そこにはいつも君がいた



「・・・え?仕事以外の理由って、どういうことですか。」私は聞いた。


「そうだなぁ、例えば・・・。」彼女は横目で私を見た。「・・・浮気とか。」




私は立ち上がった。「冗談はやめてください!」

「でも、可能性はゼロじゃないんじゃない?」


白斗がそんなことをするはずがない。帰りが遅くなったっていつも、彼は私へ愛を注いでくれている。

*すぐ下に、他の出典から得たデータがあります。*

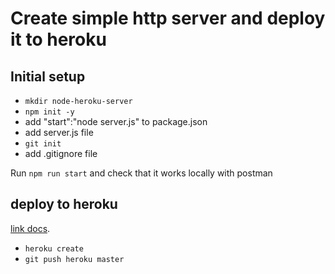 # Create simple http server and deploy it to heroku
## Initial setup
* `mkdir node-heroku-server`
* `npm init -y`
* add "start":"node server.js" to package.json
* add server.js file
* `git init`
* add .gitignore file

Run `npm run start` and check that it works locally with postman

## deploy to heroku
[link docs](https://www.heroku.com/nodejs).

* `heroku create`
* `git push heroku master`
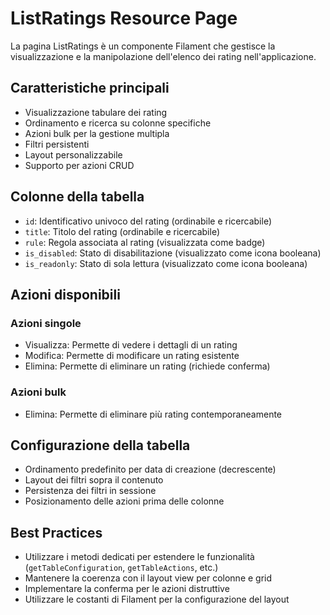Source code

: # ListRatings Resource Page

La pagina ListRatings è un componente Filament che gestisce la visualizzazione e la manipolazione dell'elenco dei rating nell'applicazione.

## Caratteristiche principali

- Visualizzazione tabulare dei rating
- Ordinamento e ricerca su colonne specifiche
- Azioni bulk per la gestione multipla
- Filtri persistenti
- Layout personalizzabile
- Supporto per azioni CRUD

## Colonne della tabella

- `id`: Identificativo univoco del rating (ordinabile e ricercabile)
- `title`: Titolo del rating (ordinabile e ricercabile)
- `rule`: Regola associata al rating (visualizzata come badge)
- `is_disabled`: Stato di disabilitazione (visualizzato come icona booleana)
- `is_readonly`: Stato di sola lettura (visualizzato come icona booleana)

## Azioni disponibili

### Azioni singole
- Visualizza: Permette di vedere i dettagli di un rating
- Modifica: Permette di modificare un rating esistente
- Elimina: Permette di eliminare un rating (richiede conferma)

### Azioni bulk
- Elimina: Permette di eliminare più rating contemporaneamente

## Configurazione della tabella

- Ordinamento predefinito per data di creazione (decrescente)
- Layout dei filtri sopra il contenuto
- Persistenza dei filtri in sessione
- Posizionamento delle azioni prima delle colonne

## Best Practices

- Utilizzare i metodi dedicati per estendere le funzionalità (`getTableConfiguration`, `getTableActions`, etc.)
- Mantenere la coerenza con il layout view per colonne e grid
- Implementare la conferma per le azioni distruttive
- Utilizzare le costanti di Filament per la configurazione del layout 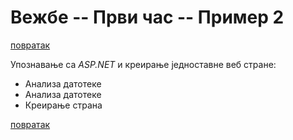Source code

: # Вежбе -- Први час -- Пример 2

[повратак](../../README.md)

Упознавање са _ASP.NET_ и креирање једноставне веб стране:

* Анализа датотеке
* Анализа датотеке
* Креирање страна

[повратак](../../README.md)
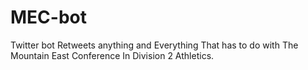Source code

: # MEC-bot
Twitter bot
Retweets anything and Everything That has to do with The Mountain East Conference In Division 2 Athletics.
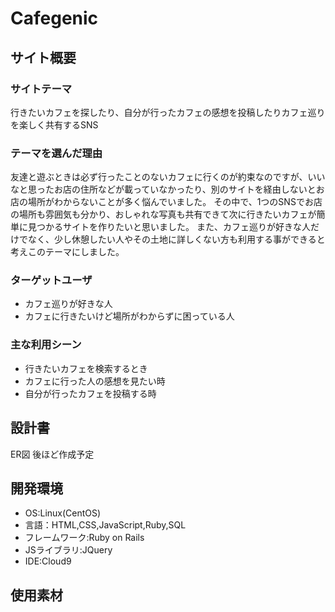 # Cafegenic

## サイト概要

### サイトテーマ
行きたいカフェを探したり、自分が行ったカフェの感想を投稿したりカフェ巡りを楽しく共有するSNS

### テーマを選んだ理由
 友達と遊ぶときは必ず行ったことのないカフェに行くのが約束なのですが、いいなと思ったお店の住所などが載っていなかったり、別のサイトを経由しないとお店の場所がわからないことが多く悩んでいました。
 その中で、1つのSNSでお店の場所も雰囲気も分かり、おしゃれな写真も共有できて次に行きたいカフェが簡単に見つかるサイトを作りたいと思いました。
 また、カフェ巡りが好きな人だけでなく、少し休憩したい人やその土地に詳しくない方も利用する事ができると考えこのテーマにしました。

### ターゲットユーザ
- カフェ巡りが好きな人
- カフェに行きたいけど場所がわからずに困っている人

### 主な利用シーン
- 行きたいカフェを検索するとき
- カフェに行った人の感想を見たい時
- 自分が行ったカフェを投稿する時

## 設計書
ER図
後ほど作成予定

## 開発環境
- OS:Linux(CentOS)
- 言語：HTML,CSS,JavaScript,Ruby,SQL
- フレームワーク:Ruby on Rails
- JSライブラリ:JQuery
- IDE:Cloud9

## 使用素材
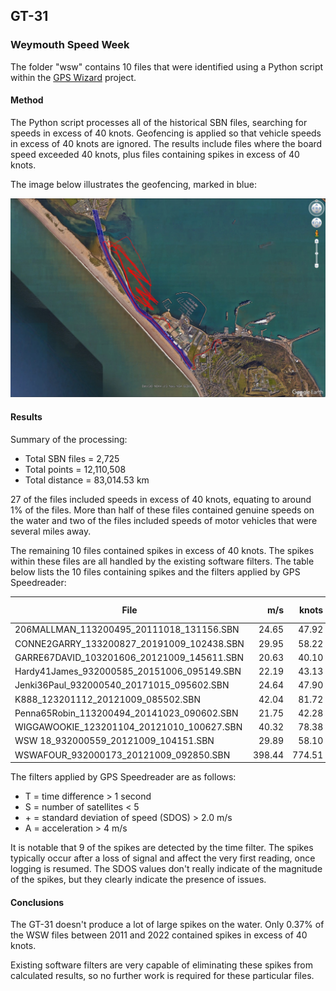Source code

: ## GT-31

### Weymouth Speed Week

The folder "wsw" contains 10 files that were identified using a Python script within the [GPS Wizard](https://logiqx.github.io/gps-wizard/) project.



#### Method

The Python script processes all of the historical SBN files, searching for speeds in excess of 40 knots. Geofencing is applied so that vehicle speeds in excess of 40 knots are ignored. The results include files where the board speed exceeded 40 knots, plus files containing spikes in excess of 40 knots.

The image below illustrates the geofencing, marked in blue:

![THOMP49NEIL_123200930_20191011_084954](img/THOMP49NEIL_123200930_20191011_084954.jpg)



#### Results

Summary of the processing:

- Total SBN files = 2,725
- Total points = 12,110,508
- Total distance = 83,014.53 km

27 of the files included speeds in excess of 40 knots, equating to around 1% of the files. More than half of these files contained genuine speeds on the water and two of the files included speeds of motor vehicles that were several miles away.

The remaining 10 files contained spikes in excess of 40 knots. The spikes within these files are all handled by the existing software filters. The table below lists the 10 files containing spikes and the filters applied by GPS Speedreader:

| File                                       | m/s    | knots  | km/h    | SDOS (m/s) | HDOP | Sats | Filters |
| ------------------------------------------ | -----: | -----: | ------: | ----: | --: | :--: | :-----: |
| 206MALLMAN_113200495_20111018_131156.SBN   | 24.65  | 47.92  | 88.74   | 1.827 | 1.2  | 9    | T       |
| CONNE2GARRY_133200827_20191009_102438.SBN  | 29.95  | 58.22  | 107.82  | 1.497 | 2.2  | 4    | TS      |
| GARRE67DAVID_103201606_20121009_145611.SBN | 20.63  | 40.10  | 74.27   | 1.497 | 2.2  | 4    | TS      |
| Hardy41James_932000585_20151006_095149.SBN | 22.19  | 43.13  | 79.88   | 2.780 | 2.0  | 6    | T+      |
| Jenki36Paul_932000540_20171015_095602.SBN  | 24.64  | 47.90  | 88.70   | 4.957 | 2.8  | 4    | TS+     |
| K888_123201112_20121009_085502.SBN         | 42.04  | 81.72  | 151.34  | 3.071 | 0.8  | 7    | TA+     |
| Penna65Robin_113200494_20141023_090602.SBN | 21.75  | 42.28  | 78.30   | 2.605 | 1.2  | 7    | T+      |
| WIGGAWOOKIE_123201104_20121010_100627.SBN  | 40.32  | 78.38  | 145.15  | 2.449 | 1.6  | 6    | T+      |
| WSW  18_932000559_20121009_104151.SBN      | 29.89  | 58.10  | 107.60  | 4.957 | 3.0  | 5    | T+      |
| WSWAFOUR_932000173_20121009_092850.SBN     | 398.44 | 774.51 | 1434.38 | 1.419 | 1.0  | 8    | A       |

The filters applied by GPS Speedreader are as follows:

- T = time difference > 1 second
- S = number of satellites < 5
- \+ = standard deviation of speed (SDOS) > 2.0 m/s
- A = acceleration > 4 m/s

It is notable that 9 of the spikes are detected by the time filter. The spikes typically occur after a loss of signal and affect the very first reading, once logging is resumed. The SDOS values don't really indicate of the magnitude of the spikes, but they clearly indicate the presence of issues.



#### Conclusions

The GT-31 doesn't produce a lot of large spikes on the water. Only 0.37% of the WSW files between 2011 and 2022 contained spikes in excess of 40 knots.

Existing software filters are very capable of eliminating these spikes from calculated results, so no further work is required for these particular files.
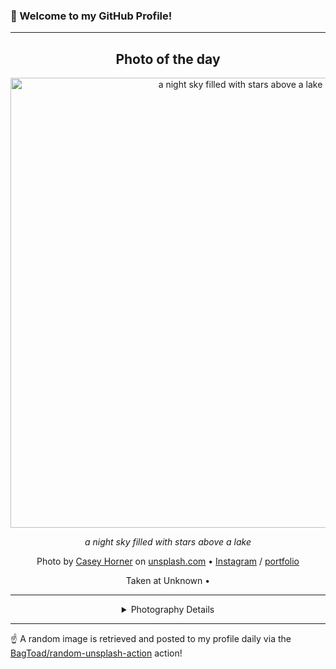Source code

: ### 👋 Welcome to my GitHub Profile!

----
<div align="center">

## Photo of the day
  
  <a href="https://unsplash.com/photos/a-night-sky-filled-with-stars-above-a-lake-Jn2sd6zEXBY"><img width="720" src="https://images.unsplash.com/photo-1637102838603-d1c02da68c66?crop=entropy&cs=tinysrgb&fit=max&fm=jpg&ixid=M3w1OTQ0OTd8MHwxfHJhbmRvbXx8fHx8fHx8fDE3NjA1OTUxMTN8&ixlib=rb-4.1.0&q=80&w=1080" alt="a night sky filled with stars above a lake"></a>
  
  <em>a night sky filled with stars above a lake</em>
  
  <em></em>

  Photo by [Casey Horner](http://paypal.me./CaseyHorner) on [unsplash.com](https://unsplash.com/) • [Instagram](https://instagram.com/mischievous_penguins) / [portfolio](http://paypal.me./CaseyHorner)
  
  Taken at Unknown • 
  
  ---
  
<details>
<summary>Photography Details</summary>
  
| Parameter     | Value |
| ------------- | ----- |
| Camera Model  | ILCE-7M3 |
| Exposure Time | 15 |
| Aperture      | 1.6 |
| Focal Length  | 24.0 |
| ISO           | 6400 |
| Location      | Unknown (null) |
| Coordinates   | Latitude null, Longitude null |

</details>

</div>

----

☝️ A random image is retrieved and posted to my profile daily via the [BagToad/random-unsplash-action](https://github.com/BagToad/random-unsplash-action) action!
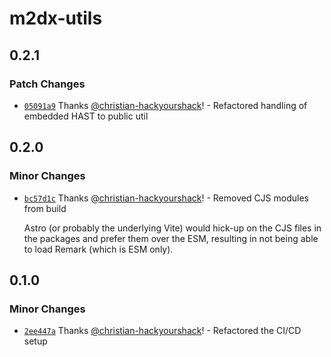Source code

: # m2dx-utils

## 0.2.1

### Patch Changes

- [`05091a9`](https://github.com/christian-hackyourshack/npm/commit/05091a9f6c301026a171276ff86ba9ef154f81a6) Thanks [@christian-hackyourshack](https://github.com/christian-hackyourshack)! - Refactored handling of embedded HAST to public util

## 0.2.0

### Minor Changes

- [`bc57d1c`](https://github.com/christian-hackyourshack/npm/commit/bc57d1c1c561671a43b9ad0b776986a8604e101e) Thanks [@christian-hackyourshack](https://github.com/christian-hackyourshack)! - Removed CJS modules from build

  Astro (or probably the underlying Vite) would hick-up on the CJS files in the packages and prefer them over the ESM, resulting in not being able to load Remark (which is ESM only).

## 0.1.0

### Minor Changes

- [`2ee447a`](https://github.com/christian-hackyourshack/npm/commit/2ee447ad7631750c84ab69175aa7da134b3fb1f5) Thanks [@christian-hackyourshack](https://github.com/christian-hackyourshack)! - Refactored the CI/CD setup

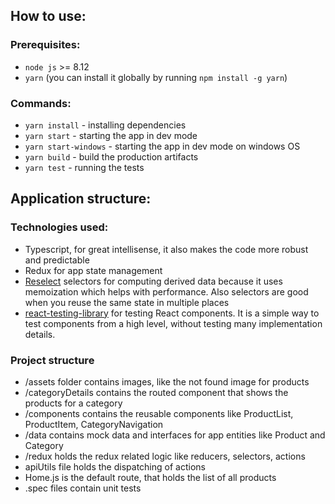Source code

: ## How to use:

### Prerequisites:

* `node js` >= 8.12
* `yarn` (you can install it globally by running `npm install -g yarn`)

### Commands:

* `yarn install` - installing dependencies
* `yarn start` - starting the app in dev mode
* `yarn start-windows` - starting the app in dev mode on windows OS
* `yarn build` - build the production artifacts
* `yarn test` - running the tests

## Application structure:

### Technologies used: 
- Typescript,  for great intellisense, it also makes the code more robust and predictable
- Redux for app state management
- [Reselect](https://github.com/reduxjs/reselect) selectors for computing derived data because it uses memoization which helps with performance. Also selectors are good when you reuse the same state in multiple places
- [react-testing-library](https://github.com/kentcdodds/react-testing-library) for testing React components. It is a simple way to test components from a high level, without testing many implementation details.

### Project structure 
- /assets folder contains images, like the not found image for products
- /categoryDetails contains the routed component that shows the products for a category
- /components contains the reusable components like ProductList, ProductItem, CategoryNavigation
- /data contains mock data and interfaces for app entities like Product and Category
- /redux holds the redux related logic like reducers, selectors, actions
- apiUtils file holds the dispatching of actions
- Home.js is the default route, that holds the list of all products
- .spec files contain unit tests

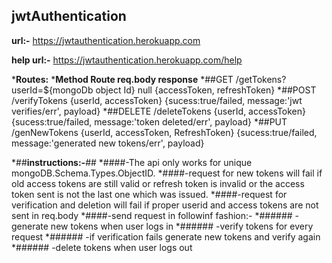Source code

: ## jwtAuthentication

**url:-** https://jwtauthentication.herokuapp.com

**help url:-** https://jwtauthentication.herokuapp.com/help

***Routes:** 
 ***Method      Route                                   req.body                             response** 
  *##GET       /getTokens?userId=${mongoDb object Id}   null                                 {accessToken, refreshToken}
  *##POST      /verifyTokens                            {userId, accessToken}                {sucess:true/failed, message:'jwt verifies/err', payload}
  *##DELETE    /deleteTokens                            {userId, accessToken}                {sucess:true/failed, message:'token deleted/err', payload}
  *##PUT       /genNewTokens                            {userId, accessToken, RefreshToken}  {sucess:true/failed, message:'generated new tokens/err', payload}

*##**instructions:-**##
 *####-The api only works for unique mongoDB.Schema.Types.ObjectID.
 *####-request for new tokens will fail if old access tokens are still valid or refresh token is invalid or the access token sent is not the last one which was issued.
 *####-request for verification and deletion will fail if proper userid and access tokens are not sent in req.body
 *####-send request in followinf fashion:-
  *######       -generate new tokens when user logs in
  *######       -verify tokens for every request
  *######      -if verification fails generate new tokens and verify again
  *######       -delete tokens when user logs out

「彼はそんなこと、絶対にしません。」私は硬い目つきで彼女を見た。「私は彼を信じています。」


奥さんは私を見た。そして、微笑んだ。

「ほらね。」

私は瞬きをした。「・・・え?」

「そんなに宮崎さん、旦那さんを信頼しているんだもの。旦那さんもそれを、知っているはず。だから、祝わないなんて、そんな宮崎さんを悲しませることなんかしないと思うな。それに、私も旦那さんに何回か会ったことあるけど、彼、宮崎さんのこと大好きよ。だから、心配しないで。」




私は奥さんのことを見つめた。

「・・・奥さんって結構、意地悪なんですね。」

彼女はニヤリと笑った。「あら、そうかしら。」